• What this task involves:
In the data that follows, how many lines contain the word "Adhes"? Give only that number.

──────── Given data

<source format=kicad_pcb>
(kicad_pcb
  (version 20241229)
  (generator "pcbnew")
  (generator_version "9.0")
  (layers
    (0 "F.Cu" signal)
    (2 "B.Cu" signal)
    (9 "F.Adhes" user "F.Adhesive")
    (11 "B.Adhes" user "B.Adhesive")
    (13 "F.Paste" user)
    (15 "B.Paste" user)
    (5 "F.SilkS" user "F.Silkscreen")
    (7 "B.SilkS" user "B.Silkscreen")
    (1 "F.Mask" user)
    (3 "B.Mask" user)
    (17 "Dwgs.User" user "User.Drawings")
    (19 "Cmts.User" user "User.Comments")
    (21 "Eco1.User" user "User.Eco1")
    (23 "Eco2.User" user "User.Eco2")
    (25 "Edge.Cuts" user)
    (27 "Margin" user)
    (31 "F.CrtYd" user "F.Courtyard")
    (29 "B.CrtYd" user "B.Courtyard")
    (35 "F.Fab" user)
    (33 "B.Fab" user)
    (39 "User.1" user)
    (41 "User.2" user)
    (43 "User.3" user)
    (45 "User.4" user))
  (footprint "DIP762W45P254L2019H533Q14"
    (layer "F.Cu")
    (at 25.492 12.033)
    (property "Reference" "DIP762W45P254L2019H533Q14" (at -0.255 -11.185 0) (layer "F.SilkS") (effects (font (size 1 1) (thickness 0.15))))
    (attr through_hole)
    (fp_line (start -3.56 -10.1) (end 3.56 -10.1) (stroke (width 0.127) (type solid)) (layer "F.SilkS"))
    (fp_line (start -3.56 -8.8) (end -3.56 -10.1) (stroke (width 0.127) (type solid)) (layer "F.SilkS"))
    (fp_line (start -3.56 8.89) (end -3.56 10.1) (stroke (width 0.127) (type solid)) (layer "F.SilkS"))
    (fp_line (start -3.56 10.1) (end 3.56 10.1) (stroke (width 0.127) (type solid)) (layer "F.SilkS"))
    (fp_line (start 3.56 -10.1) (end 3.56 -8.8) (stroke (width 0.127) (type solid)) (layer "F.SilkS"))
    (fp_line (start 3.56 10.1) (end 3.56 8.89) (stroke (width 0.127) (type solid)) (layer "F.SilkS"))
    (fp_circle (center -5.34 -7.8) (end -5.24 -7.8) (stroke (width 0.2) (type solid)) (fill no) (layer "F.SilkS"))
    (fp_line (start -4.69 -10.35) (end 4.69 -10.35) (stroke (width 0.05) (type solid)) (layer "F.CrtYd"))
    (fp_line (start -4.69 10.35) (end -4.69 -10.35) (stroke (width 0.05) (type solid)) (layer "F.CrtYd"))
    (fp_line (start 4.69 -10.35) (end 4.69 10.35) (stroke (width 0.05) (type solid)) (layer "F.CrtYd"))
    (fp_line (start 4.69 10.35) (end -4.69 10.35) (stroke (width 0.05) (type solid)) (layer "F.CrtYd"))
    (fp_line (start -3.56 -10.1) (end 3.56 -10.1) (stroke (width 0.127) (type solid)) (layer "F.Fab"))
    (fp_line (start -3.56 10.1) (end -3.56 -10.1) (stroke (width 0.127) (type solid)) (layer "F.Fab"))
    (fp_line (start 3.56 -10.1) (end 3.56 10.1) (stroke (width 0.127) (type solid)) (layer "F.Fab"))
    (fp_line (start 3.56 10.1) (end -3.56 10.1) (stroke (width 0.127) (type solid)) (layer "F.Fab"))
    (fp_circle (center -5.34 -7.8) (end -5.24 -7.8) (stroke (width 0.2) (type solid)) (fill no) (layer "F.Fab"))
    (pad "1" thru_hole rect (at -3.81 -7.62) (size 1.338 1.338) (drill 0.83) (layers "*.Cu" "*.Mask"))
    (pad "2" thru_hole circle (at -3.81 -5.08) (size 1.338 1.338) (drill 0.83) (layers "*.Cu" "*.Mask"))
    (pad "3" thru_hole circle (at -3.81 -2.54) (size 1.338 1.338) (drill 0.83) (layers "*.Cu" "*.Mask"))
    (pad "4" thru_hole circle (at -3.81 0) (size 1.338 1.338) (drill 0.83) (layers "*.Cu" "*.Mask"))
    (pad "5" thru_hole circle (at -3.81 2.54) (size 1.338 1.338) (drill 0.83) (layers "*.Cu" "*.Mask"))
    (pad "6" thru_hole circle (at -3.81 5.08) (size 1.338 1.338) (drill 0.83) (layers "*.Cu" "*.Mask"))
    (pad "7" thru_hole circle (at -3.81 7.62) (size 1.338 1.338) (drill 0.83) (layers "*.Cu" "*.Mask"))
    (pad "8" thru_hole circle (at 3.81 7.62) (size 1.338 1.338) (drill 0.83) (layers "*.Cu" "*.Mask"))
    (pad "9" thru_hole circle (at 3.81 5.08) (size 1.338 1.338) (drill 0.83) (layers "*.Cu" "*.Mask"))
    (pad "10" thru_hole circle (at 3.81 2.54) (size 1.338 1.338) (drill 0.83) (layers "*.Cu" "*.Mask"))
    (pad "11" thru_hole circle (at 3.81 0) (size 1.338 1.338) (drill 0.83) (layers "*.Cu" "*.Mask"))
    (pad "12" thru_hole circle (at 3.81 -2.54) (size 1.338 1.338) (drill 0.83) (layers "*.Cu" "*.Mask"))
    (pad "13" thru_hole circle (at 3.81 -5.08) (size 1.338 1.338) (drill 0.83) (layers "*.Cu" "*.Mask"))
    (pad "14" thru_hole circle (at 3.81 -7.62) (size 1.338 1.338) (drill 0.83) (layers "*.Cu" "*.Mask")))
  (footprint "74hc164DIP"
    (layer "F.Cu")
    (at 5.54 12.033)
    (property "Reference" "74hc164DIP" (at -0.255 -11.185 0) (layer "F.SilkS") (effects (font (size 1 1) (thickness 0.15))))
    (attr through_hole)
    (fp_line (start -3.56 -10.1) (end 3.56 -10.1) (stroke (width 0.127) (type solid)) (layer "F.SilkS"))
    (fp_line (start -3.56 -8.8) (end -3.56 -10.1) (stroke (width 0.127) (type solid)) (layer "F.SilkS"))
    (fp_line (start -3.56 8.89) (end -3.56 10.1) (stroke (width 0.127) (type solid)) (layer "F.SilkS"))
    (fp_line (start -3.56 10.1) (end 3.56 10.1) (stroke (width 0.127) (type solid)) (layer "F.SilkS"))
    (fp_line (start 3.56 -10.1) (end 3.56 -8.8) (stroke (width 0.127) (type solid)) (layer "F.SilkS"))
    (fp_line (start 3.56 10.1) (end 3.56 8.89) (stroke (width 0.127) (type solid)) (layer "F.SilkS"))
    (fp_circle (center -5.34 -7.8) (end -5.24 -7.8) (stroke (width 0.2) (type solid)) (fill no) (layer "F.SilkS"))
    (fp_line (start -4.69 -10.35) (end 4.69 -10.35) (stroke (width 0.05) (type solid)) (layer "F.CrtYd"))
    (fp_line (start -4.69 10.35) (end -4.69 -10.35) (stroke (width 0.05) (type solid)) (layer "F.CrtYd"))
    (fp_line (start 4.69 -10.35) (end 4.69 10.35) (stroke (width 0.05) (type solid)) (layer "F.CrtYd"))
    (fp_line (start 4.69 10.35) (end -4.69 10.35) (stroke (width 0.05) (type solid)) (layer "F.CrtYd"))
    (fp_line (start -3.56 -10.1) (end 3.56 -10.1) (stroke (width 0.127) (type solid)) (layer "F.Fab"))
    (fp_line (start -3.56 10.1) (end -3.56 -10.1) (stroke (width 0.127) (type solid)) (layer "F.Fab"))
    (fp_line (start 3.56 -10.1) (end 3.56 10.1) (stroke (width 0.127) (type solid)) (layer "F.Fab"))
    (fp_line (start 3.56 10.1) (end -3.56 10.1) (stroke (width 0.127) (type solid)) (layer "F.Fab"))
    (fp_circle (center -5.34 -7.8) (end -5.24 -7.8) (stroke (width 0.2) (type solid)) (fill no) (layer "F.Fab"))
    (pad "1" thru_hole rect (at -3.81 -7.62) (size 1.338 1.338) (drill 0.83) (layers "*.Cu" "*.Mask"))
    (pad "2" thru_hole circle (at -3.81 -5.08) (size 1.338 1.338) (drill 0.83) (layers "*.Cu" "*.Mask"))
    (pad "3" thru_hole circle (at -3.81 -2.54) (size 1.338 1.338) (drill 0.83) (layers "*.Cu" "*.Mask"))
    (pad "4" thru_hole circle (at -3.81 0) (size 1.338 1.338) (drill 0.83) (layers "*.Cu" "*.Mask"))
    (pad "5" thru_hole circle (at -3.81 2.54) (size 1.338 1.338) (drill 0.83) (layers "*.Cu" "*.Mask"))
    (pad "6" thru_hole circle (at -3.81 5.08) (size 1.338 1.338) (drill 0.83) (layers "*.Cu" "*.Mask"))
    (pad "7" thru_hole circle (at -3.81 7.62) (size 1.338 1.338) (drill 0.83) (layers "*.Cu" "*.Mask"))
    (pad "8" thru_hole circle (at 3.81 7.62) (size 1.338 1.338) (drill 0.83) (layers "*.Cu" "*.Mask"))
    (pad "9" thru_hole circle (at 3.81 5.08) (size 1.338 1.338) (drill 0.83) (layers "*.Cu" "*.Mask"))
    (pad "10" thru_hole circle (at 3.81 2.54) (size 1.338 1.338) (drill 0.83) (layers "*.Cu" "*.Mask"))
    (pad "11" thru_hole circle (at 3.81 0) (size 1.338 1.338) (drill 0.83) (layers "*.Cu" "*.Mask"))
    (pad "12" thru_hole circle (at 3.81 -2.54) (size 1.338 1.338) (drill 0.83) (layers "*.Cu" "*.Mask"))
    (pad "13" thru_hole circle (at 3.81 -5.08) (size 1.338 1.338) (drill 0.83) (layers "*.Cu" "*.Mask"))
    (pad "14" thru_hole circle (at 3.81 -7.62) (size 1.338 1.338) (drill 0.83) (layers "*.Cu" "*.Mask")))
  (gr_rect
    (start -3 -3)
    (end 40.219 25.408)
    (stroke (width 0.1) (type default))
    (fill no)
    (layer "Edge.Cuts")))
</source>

────────────────

• Task answer:
2